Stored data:
_____

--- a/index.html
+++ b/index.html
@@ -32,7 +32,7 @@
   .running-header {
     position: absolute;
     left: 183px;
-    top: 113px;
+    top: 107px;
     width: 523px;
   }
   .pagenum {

_____

Exercise >> What is needed is an exact transcription of every entry above.

Solved problem >>
--- a/index.html
+++ b/index.html
@@ -32,7 +32,7 @@
   .running-header {
     position: absolute;
     left: 183px;
-    top: 113px;
+    top: 107px;
     width: 523px;
   }
   .pagenum {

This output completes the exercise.